THE TASK :: Arrange the lines from the line with "We use this" to the line with "## Structure" in the entries below as a JSON list of strings, one string per line, skipping blank lines.

DATA UNDER STUDY ::
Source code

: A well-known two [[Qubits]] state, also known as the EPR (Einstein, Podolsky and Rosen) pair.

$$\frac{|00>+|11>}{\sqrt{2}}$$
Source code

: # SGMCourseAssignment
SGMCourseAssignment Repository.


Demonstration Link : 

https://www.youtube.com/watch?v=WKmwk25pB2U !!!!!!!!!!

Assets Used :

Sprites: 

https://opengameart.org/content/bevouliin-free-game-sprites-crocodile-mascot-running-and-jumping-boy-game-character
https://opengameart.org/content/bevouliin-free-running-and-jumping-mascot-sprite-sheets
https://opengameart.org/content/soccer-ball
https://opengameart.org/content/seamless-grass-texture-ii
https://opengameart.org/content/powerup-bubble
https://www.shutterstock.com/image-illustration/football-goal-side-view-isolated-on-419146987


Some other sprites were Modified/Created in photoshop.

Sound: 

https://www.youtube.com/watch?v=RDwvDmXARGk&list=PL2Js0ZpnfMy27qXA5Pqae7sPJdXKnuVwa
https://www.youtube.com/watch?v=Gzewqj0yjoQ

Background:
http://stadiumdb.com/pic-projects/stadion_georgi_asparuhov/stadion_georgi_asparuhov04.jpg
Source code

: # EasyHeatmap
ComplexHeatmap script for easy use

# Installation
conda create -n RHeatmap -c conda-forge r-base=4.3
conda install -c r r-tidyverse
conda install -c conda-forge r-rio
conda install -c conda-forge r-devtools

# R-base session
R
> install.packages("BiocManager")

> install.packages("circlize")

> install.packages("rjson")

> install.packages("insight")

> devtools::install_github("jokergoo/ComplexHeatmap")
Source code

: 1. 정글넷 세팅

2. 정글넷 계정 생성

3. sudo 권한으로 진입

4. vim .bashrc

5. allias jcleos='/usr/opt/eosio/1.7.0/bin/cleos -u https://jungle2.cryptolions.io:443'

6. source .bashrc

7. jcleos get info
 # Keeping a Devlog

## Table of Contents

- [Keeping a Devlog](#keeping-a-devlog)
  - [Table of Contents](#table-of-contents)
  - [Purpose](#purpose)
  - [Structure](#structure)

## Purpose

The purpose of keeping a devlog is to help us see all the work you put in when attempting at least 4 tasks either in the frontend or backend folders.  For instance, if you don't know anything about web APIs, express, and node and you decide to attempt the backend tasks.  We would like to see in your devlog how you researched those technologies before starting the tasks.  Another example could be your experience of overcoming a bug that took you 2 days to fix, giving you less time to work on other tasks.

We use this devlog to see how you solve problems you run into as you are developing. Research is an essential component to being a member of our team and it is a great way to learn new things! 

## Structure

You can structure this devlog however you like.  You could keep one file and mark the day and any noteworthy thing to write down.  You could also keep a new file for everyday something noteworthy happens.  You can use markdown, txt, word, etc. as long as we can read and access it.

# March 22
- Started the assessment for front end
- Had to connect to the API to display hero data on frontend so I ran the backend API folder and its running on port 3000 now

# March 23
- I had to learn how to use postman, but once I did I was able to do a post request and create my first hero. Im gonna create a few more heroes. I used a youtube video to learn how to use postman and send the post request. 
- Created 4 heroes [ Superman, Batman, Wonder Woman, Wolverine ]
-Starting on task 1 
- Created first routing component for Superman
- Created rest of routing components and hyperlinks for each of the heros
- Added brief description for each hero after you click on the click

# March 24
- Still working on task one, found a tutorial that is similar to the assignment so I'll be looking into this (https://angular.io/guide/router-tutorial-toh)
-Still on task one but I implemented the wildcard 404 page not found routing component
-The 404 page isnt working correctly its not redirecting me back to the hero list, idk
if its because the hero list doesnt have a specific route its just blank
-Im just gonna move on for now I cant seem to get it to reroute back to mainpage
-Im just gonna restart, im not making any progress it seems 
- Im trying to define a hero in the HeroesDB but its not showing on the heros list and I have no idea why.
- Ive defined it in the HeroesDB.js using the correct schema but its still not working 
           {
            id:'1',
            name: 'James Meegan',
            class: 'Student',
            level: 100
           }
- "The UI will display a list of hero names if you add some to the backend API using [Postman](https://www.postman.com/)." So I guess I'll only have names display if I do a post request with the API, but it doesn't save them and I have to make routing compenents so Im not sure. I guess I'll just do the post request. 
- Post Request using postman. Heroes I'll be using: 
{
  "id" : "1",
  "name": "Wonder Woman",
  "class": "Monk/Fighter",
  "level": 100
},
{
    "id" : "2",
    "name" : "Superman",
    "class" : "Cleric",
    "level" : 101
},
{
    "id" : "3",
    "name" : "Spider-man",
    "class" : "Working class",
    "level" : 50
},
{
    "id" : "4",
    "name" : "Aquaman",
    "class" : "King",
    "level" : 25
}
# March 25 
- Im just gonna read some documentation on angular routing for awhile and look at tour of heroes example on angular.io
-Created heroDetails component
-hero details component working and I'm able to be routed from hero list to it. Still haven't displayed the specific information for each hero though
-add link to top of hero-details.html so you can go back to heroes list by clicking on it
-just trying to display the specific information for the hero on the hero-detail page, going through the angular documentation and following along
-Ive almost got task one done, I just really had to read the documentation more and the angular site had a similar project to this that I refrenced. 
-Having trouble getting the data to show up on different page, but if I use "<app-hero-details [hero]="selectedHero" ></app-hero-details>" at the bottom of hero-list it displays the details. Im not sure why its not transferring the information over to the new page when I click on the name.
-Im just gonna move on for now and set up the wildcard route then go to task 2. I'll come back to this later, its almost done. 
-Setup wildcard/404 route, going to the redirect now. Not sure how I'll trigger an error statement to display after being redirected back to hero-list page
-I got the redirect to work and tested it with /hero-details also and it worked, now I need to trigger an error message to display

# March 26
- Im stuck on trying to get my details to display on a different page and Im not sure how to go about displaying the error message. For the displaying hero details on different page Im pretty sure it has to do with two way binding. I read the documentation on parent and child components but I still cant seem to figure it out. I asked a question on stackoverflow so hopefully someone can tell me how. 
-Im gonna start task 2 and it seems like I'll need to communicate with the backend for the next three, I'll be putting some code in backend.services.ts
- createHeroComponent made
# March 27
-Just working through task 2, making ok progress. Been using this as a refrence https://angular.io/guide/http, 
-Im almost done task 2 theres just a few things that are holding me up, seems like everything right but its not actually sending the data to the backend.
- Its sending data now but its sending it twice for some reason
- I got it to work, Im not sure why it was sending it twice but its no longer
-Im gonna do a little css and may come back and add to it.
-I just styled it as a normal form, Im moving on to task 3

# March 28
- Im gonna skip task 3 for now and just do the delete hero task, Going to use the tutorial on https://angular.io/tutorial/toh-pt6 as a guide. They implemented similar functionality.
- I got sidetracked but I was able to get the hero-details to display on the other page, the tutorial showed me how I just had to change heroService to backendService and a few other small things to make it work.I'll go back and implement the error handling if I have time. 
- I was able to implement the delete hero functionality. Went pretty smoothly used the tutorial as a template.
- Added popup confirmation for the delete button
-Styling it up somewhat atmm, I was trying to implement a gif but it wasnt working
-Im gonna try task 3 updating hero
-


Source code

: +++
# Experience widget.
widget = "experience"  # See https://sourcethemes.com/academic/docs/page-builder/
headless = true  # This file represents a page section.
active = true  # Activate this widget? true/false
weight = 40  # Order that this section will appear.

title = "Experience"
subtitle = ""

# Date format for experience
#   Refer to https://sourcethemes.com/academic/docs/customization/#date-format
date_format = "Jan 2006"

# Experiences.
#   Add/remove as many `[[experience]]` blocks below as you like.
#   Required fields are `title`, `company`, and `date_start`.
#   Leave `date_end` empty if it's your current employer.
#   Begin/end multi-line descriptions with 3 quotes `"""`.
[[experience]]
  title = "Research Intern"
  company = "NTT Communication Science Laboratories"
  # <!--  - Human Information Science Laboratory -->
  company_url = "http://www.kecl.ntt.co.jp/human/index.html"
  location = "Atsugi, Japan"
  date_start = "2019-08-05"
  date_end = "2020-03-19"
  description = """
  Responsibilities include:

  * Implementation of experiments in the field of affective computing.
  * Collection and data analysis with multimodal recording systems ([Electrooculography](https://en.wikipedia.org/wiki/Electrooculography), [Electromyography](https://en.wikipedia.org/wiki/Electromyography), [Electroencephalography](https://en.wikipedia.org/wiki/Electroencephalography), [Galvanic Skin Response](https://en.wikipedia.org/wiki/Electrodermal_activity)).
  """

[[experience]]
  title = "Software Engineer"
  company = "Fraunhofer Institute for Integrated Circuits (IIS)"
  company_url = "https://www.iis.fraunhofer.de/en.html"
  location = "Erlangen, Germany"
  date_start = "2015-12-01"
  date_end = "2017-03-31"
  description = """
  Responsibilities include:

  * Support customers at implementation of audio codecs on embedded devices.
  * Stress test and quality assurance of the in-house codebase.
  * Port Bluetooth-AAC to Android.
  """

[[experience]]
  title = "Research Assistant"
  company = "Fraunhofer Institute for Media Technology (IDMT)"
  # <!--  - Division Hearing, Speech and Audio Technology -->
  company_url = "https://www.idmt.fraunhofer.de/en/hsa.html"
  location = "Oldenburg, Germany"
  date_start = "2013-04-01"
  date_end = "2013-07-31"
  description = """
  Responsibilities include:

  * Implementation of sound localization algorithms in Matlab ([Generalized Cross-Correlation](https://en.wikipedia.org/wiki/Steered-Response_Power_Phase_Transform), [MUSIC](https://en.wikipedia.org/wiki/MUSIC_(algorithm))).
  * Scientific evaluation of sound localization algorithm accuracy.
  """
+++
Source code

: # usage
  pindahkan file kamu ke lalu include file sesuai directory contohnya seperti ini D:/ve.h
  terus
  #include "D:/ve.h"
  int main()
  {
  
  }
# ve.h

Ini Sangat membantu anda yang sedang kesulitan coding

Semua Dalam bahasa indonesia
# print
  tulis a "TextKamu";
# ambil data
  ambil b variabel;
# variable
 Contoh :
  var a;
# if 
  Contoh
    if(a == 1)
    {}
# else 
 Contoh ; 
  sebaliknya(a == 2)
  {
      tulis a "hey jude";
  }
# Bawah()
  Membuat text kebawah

ANSWER AREA ::
[
  "We use this devlog to see how you solve problems you run into as you are developing. Research is an essential component to being a member of our team and it is a great way to learn new things! ",
  "## Structure"
]